Sanchez goes on to say that “the intention of the law was not about checking off a list of moral requirements but total obedience that flowed from a pure heart.” (p.77) Jesus ups the stakes in Matthew 5:20-22,27-28 if you feel you have kept the Law: “For I say to you that unless your righteousness surpasses thatof the scribes and Pharisees, you will not enter the kingdom of heaven. You have heard that the ancients were told, ‘You shall not commit murder’ and ‘Whoever commits murder shall be liable to the court.’ But I say to you that everyone who is angry with his brother shall be guilty before the court; and whoever says to his brother, ‘You good-for-nothing,’ shall be guilty before the supreme court; and whoever says, ‘You fool,’ shall be guilty enough to go into the fiery hell….You have heard that it was said, ‘You shall not commit adultery’; but I say to you that everyone who looks at a woman with lust for her has already committed adultery with her in his heart.” Outwardly the Pharisees seemed quite righteous to the people of Jesus’ day, so that this would have been a surprise to them. But that is only the beginning. In terms of guiltiness before the law Jesus taught that intentions equal actions. Who among us has not been angry and thought similar things to what Jesus said. And how about the second example? That gets half of the population. But how about the women? How many of them have been guilty of enticing men with immodest dress?

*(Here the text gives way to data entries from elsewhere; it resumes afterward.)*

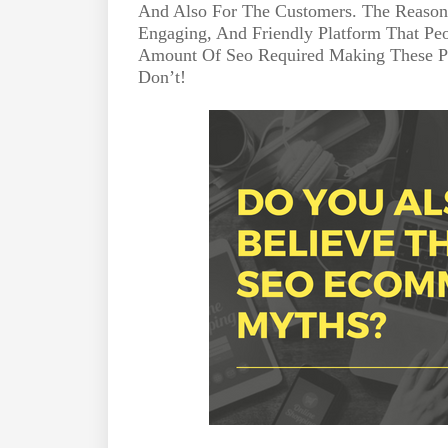
And Also For The Customers. The Reason 
Engaging, And Friendly Platform That Pe
Amount Of Seo Required Making These Pl
Don’t!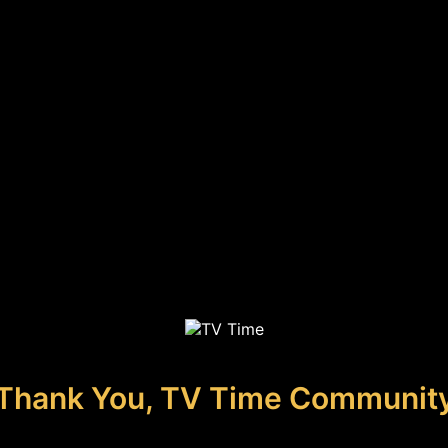
Thank You, TV Time Communit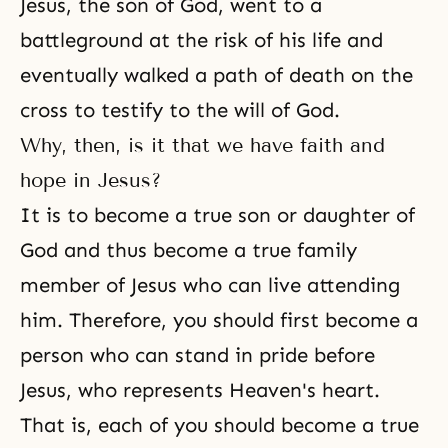
Jesus, the son of God, went to a
battleground at the risk of his life and
eventually walked a path of death on the
cross to testify to the will of God.
Why, then, is it that we have faith and
hope in Jesus?
It is to become a true son or daughter of
God and thus become a true family
member of Jesus who can live attending
him. Therefore, you should first become a
person who can stand in pride before
Jesus, who represents Heaven's heart.
That is, each of you should become a true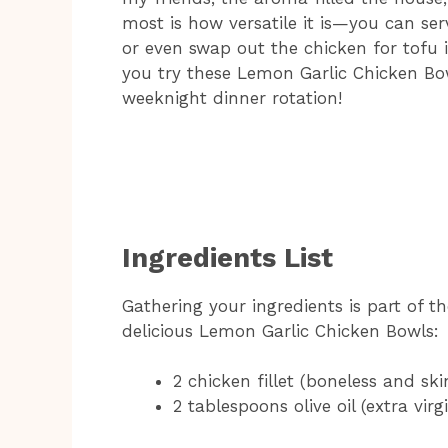
most is how versatile it is—you can serve
or even swap out the chicken for tofu i
you try these Lemon Garlic Chicken Bow
weeknight dinner rotation!
Ingredients List
Gathering your ingredients is part of th
delicious Lemon Garlic Chicken Bowls:
2 chicken fillet (boneless and ski
2 tablespoons olive oil (extra virg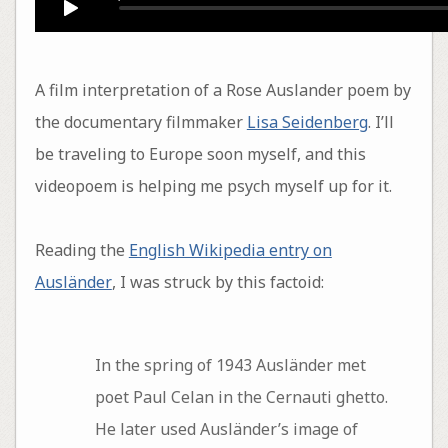
A film interpretation of a Rose Auslander poem by
the documentary filmmaker
Lisa Seidenberg
. I’ll
be traveling to Europe soon myself, and this
videopoem is helping me psych myself up for it.
Reading the
English Wikipedia entry on
Ausländer
, I was struck by this factoid:
In the spring of 1943 Ausländer met
poet Paul Celan in the Cernauti ghetto.
He later used Ausländer’s image of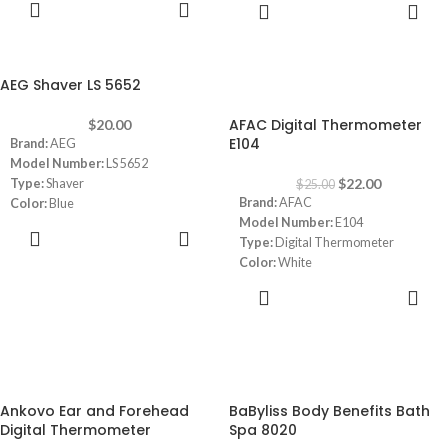
ADD TO
ADD TO
Capacity:
180 KG
CART
CART
Display:
Large LCD Display 3.6 "
AEG Shaver LS 5652
-12%
AFAC Digital Thermometer
$
20.00
E104
Brand:
AEG
Model Number:
LS 5652
$
22.00
Type:
Shaver
$
25.00
Brand:
AFAC
Color:
Blue
Model Number:
E104
Number of Blades:
1
ADD TO
Type:
Digital Thermometer
CART
Color:
White
Memory:
40 Data Memory Function
ADD TO
Instant reading:
the result can be
CART
read in a quick measurement of 1
second
4 color screen display:
✔ Blue - Ready
-12%
-10%
✔Green - normal body temperature
Ankovo Ear and Forehead
BaByliss Body Benefits Bath
✔Yellow - warning of high
Digital Thermometer
Spa 8020
temperature.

The summary to all of this is that there are two ways to get to heaven. After another example about loving your enemies in Matthew 5:43-47, Jesus concludes by telling the first way to get to heaven, “Therefore you are to be perfect, as your heavenly Father is perfect.” (v.48) But only one person has reached heaven by that means and He was already there before He came to provide the second way, Jesus. If you are going to attempt heaven by works realize the height of the bar is perfection. Throw down all of your claims of ‘I’ve been a good person’ and ‘I don’t hurt anyone’. They are worthless and an affront to God. Realize that your only hope is trusting in what Jesus did on the cross in fulfilling the Law for you, if you will believe. As Spurgeon said, “The commands of Christ are not upon the legal tenor of ‘do this and live,’ but upon the gospel system of ‘live and do this.’ We are not to be attentive to the precepts in order to be saved, but because we are saved. Our master motive is to be gratitude to him who has saved us with a great salvation.” Jesus has fulfilled the Law for us; receive it by faith. Jesus will enable us to fulfill the Law as we trust in Him; work it out by faith. We aren’t teaching people to be good or lift themselves up by their bootstraps, but to trust the perfect example, Jesus, and trust His enabling power to do right.